This was an incredibly uneven sequel to the rather decent "I Know What You Did Last Summer" of the previous year. It starts out pretty good with Julie James being the girl haunted by what went on in the previous film. She kind of lives in fear since the body of her haunter was never found. They win a radio contest and that's when the contrivances begin. These are things that happen for the sole purpose of furthering the plot, but the chances of them happening in reality are slim to none.
We actually start with Ray's trip to meet Julie. The last word anyone got on Ray was that he's working all weekend, and yet, by some freak coincidence, the fisherman blocks his path on the highway to meet Julie. This is where the movie started to lose it and we're not even 20 minutes in. There is no way anyone could have known that Ray would be on that road at that moment. None. Not even Ray would have known that.
Julie gets a warning on a Karaoke screen. In the midst of a song, it spouts "I know what you did last summer" before blanking out. Sorry, karaoke lyrics are preprogrammed for the song.

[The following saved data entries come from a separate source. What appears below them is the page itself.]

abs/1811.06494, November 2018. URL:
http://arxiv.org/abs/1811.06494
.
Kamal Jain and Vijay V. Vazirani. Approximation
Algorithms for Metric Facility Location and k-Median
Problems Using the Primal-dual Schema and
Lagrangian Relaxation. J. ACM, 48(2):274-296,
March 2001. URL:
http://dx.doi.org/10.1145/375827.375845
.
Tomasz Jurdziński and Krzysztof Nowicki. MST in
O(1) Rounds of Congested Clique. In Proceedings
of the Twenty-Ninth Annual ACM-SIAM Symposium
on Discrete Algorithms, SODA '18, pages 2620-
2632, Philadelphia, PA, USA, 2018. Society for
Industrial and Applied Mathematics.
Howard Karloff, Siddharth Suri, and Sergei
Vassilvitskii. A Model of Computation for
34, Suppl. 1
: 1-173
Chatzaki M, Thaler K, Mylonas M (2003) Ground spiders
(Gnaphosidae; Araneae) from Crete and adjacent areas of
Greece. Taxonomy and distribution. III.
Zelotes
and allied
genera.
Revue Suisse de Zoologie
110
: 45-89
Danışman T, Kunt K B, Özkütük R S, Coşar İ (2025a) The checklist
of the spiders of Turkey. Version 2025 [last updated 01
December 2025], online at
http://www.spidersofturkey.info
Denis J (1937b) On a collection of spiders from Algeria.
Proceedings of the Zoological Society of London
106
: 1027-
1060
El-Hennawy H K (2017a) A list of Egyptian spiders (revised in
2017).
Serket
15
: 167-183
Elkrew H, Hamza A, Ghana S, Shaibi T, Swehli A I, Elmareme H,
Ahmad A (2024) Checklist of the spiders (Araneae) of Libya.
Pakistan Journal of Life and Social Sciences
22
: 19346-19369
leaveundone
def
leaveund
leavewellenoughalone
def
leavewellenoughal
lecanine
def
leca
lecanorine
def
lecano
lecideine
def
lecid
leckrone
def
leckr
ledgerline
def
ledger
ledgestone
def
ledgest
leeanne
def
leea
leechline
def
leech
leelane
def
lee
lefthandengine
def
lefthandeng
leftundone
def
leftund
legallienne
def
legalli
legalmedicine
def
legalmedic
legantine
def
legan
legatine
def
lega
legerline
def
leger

In order for this to work, the killer would have had to pick the song for Julie to sing and have reprogrammed the lyrics. Yeah...no. Spooky, but unbelievable.
I just love the way everyone yells in this one. Ty yells at Julie and makes fun of her. The weird part here is that at the beginning, Kara knows about Ben Willis and what happened the previous year. Then Julie tells the whole story and no one seems to have known about it. They are accepting at one moment, then Julie is a bad friend or something for keeping the truth to herself. Would friends completely discount the words of their friend so quickly?

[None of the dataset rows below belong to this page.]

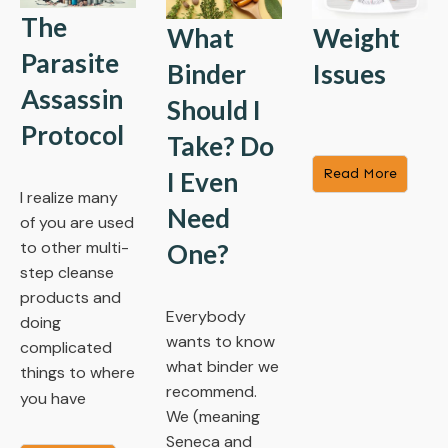
The
What
Weight
Parasite
Binder
Issues
Assassin
Should I
Protocol
Take? Do
​Read More
I Even
I realize many
Need
of you are used
to other multi-
One?
step cleanse
products and
Everybody
doing
wants to know
complicated
what binder we
things to where
recommend.
you have
We (meaning
Seneca and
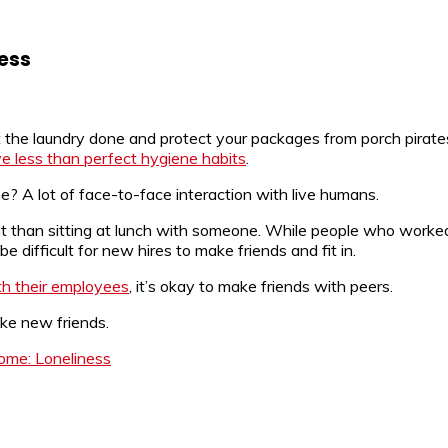
ess
the laundry done and protect your packages from porch pirate
e less than perfect hygiene habits
.
A lot of face-to-face interaction with live humans.
ent than sitting at lunch with someone. While people who wor
e difficult for new hires to make friends and fit in.
th their employees
, it’s okay to make friends with peers.
ake new friends.
ome: Loneliness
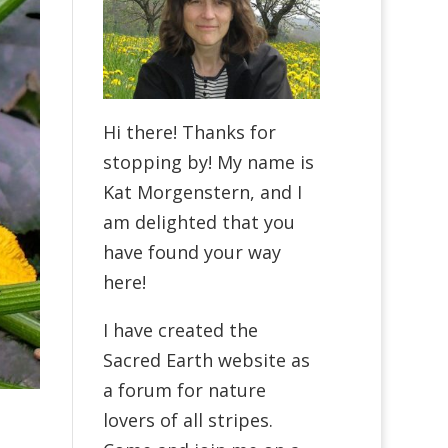
Hi there! Thanks for
stopping by! My name is
Kat Morgenstern, and I
am delighted that you
have found your way
here!
I have created the
Sacred Earth website as
a forum for nature
lovers of all stripes.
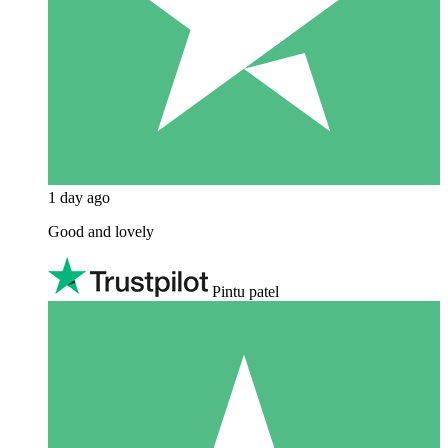
1 day ago
Good and lovely
Pintu patel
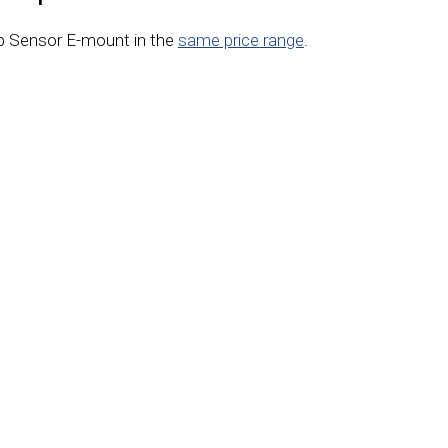
p Sensor E-mount in the
same price range
.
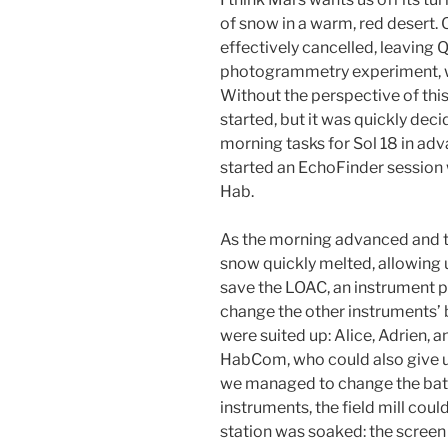
of snow in a warm, red desert
effectively cancelled, leaving 
photogrammetry experiment, wi
Without the perspective of this
started, but it was quickly de
morning tasks for Sol 18 in ad
started an EchoFinder session w
Hab.
As the morning advanced and th
snow quickly melted, allowing
save the LOAC, an instrument 
change the other instruments’ b
were suited up: Alice, Adrien, 
HabCom, who could also give u
we managed to change the batte
instruments, the field mill cou
station was soaked: the screen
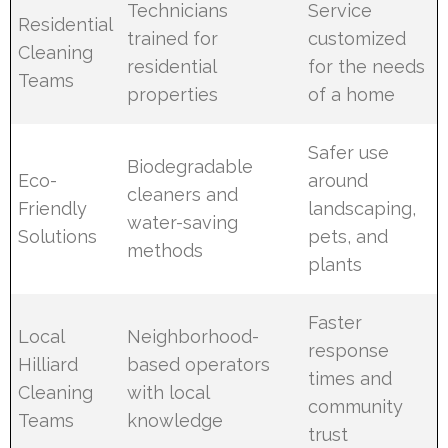
Technicians
Service
Residential
trained for
customized
Cleaning
residential
for the needs
Teams
properties
of a home
Safer use
Biodegradable
Eco-
around
cleaners and
Friendly
landscaping,
water-saving
Solutions
pets, and
methods
plants
Faster
Local
Neighborhood-
response
Hilliard
based operators
times and
Cleaning
with local
community
Teams
knowledge
trust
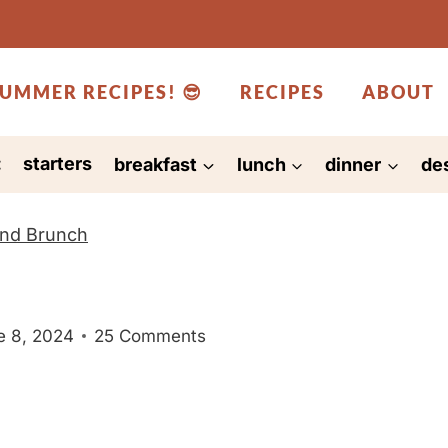
UMMER RECIPES! 😎
RECIPES
ABOUT
:
starters
breakfast
lunch
dinner
de
and Brunch
e 8, 2024
25 Comments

Gotta love the whole "we'll go this way. Stay here; you'll be safer." Yeah, this guy's been running everywhere and one place is any safer than another? Why don't people just stick together in these movies?
And finally, the creme de la creme of stupidity: Kara jumps off a balcony and lands of the glass roof of the greenhouse. Of course, she flips out about being on this glass roof; who wouldn't? Then she performs the "my director told me to do this" move. She steps directly in the middle of a glass panels and watches it splinter under her feet. She then places her other foot right next to it. Guess what happens. If you said the panel broke under her weight and she falls into a locked building, you win the prize. An intelligent person would have had her walk on the support beams.
So, this movie failed miserably to deliver any more than an average slasher to an above average first installment. Most of what happened occurred because the plot required it. The "slicker guy" had no rhyme to his death choices and it was mainly a "kill everyone and take no prisoners" plot that is the fare of slashers. Nothing new. Nothing innovative. Just an average movie.